**What the task requires:**
Repeat nothing but the lines below running from the one containing "left ankle: (67, 154)" to the one containing "right hip: (676, 726)". Keep both end lines.

**Data shown:**
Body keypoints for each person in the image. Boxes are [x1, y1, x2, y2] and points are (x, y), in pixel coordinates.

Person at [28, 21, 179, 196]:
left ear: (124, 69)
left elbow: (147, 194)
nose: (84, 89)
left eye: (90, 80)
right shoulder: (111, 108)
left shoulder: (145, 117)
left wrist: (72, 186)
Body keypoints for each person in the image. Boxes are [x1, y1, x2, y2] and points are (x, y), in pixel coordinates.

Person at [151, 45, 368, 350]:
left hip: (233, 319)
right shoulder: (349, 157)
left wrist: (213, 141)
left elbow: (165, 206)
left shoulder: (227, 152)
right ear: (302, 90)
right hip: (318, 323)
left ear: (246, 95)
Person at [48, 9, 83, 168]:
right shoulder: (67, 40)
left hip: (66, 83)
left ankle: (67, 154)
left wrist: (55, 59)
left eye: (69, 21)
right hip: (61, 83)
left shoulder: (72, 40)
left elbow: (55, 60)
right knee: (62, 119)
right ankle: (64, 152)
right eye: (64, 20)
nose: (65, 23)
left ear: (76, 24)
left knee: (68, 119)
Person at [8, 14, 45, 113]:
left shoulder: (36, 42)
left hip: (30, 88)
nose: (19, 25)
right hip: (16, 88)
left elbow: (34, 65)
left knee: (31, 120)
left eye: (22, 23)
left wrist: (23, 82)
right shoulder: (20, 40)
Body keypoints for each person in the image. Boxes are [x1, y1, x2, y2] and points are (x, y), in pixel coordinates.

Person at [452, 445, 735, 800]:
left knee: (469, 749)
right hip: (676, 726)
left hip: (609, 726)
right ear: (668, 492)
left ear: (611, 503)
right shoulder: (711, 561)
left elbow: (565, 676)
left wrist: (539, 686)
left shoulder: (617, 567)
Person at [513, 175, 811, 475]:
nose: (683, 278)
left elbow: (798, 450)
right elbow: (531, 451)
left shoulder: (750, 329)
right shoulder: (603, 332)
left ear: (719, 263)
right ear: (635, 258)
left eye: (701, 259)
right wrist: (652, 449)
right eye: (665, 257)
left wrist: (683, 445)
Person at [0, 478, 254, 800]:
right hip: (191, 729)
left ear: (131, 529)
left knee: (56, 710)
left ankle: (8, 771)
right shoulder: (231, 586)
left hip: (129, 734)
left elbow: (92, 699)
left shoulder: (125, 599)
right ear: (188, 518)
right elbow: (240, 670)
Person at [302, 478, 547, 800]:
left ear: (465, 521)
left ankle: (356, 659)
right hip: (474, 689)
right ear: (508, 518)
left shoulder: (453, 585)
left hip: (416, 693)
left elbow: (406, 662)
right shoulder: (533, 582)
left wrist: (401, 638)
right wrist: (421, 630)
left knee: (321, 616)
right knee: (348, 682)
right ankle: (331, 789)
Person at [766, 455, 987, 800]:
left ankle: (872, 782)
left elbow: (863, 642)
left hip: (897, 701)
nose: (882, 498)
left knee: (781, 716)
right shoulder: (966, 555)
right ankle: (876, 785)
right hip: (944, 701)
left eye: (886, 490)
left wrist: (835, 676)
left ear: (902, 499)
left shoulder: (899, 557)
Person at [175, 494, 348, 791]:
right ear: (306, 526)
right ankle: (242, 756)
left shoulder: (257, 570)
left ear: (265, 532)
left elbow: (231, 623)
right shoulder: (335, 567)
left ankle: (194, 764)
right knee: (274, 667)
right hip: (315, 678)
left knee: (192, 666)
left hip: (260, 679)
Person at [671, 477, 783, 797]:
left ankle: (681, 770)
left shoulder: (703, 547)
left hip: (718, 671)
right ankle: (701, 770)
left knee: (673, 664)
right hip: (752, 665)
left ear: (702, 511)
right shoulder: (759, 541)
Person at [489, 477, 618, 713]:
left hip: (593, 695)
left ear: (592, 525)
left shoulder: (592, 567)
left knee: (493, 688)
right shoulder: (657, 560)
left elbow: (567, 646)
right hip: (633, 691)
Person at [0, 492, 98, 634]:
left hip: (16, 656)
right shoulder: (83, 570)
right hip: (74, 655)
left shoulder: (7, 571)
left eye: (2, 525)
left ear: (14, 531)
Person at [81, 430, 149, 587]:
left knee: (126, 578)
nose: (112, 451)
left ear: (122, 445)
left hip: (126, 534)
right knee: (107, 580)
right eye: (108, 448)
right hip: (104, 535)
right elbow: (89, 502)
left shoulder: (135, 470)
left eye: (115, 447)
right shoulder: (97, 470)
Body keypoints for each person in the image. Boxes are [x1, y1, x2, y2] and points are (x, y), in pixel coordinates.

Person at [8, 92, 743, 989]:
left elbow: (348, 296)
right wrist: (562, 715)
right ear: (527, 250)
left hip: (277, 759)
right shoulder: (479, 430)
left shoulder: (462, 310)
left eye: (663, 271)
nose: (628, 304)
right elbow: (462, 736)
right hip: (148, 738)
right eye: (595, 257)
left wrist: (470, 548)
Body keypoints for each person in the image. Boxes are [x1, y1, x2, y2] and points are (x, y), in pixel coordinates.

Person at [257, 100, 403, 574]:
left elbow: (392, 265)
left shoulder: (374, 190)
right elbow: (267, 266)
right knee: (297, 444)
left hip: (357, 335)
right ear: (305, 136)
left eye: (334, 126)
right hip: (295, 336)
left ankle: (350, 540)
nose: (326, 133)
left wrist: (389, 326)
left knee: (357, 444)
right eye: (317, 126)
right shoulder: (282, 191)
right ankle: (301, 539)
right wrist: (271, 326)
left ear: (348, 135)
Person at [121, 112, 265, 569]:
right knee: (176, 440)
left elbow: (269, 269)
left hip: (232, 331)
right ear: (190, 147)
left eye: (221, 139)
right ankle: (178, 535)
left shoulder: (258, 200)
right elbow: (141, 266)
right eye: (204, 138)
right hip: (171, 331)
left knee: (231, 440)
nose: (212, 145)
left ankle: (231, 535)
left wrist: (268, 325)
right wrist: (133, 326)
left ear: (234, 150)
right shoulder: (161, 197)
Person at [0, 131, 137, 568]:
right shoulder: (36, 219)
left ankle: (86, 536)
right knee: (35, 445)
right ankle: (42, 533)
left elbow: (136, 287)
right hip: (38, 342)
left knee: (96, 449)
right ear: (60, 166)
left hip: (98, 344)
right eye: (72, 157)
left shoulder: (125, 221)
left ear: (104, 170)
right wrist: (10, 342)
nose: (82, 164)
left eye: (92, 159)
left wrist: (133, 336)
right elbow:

**The answer:**
left ankle: (67, 154)
left wrist: (55, 59)
left eye: (69, 21)
right hip: (61, 83)
left shoulder: (72, 40)
left elbow: (55, 60)
right knee: (62, 119)
right ankle: (64, 152)
right eye: (64, 20)
nose: (65, 23)
left ear: (76, 24)
left knee: (68, 119)
Person at [8, 14, 45, 113]:
left shoulder: (36, 42)
left hip: (30, 88)
nose: (19, 25)
right hip: (16, 88)
left elbow: (34, 65)
left knee: (31, 120)
left eye: (22, 23)
left wrist: (23, 82)
right shoulder: (20, 40)
Body keypoints for each person in the image. Boxes are [x1, y1, x2, y2] and points are (x, y), in pixel coordinates.

Person at [452, 445, 735, 800]:
left knee: (469, 749)
right hip: (676, 726)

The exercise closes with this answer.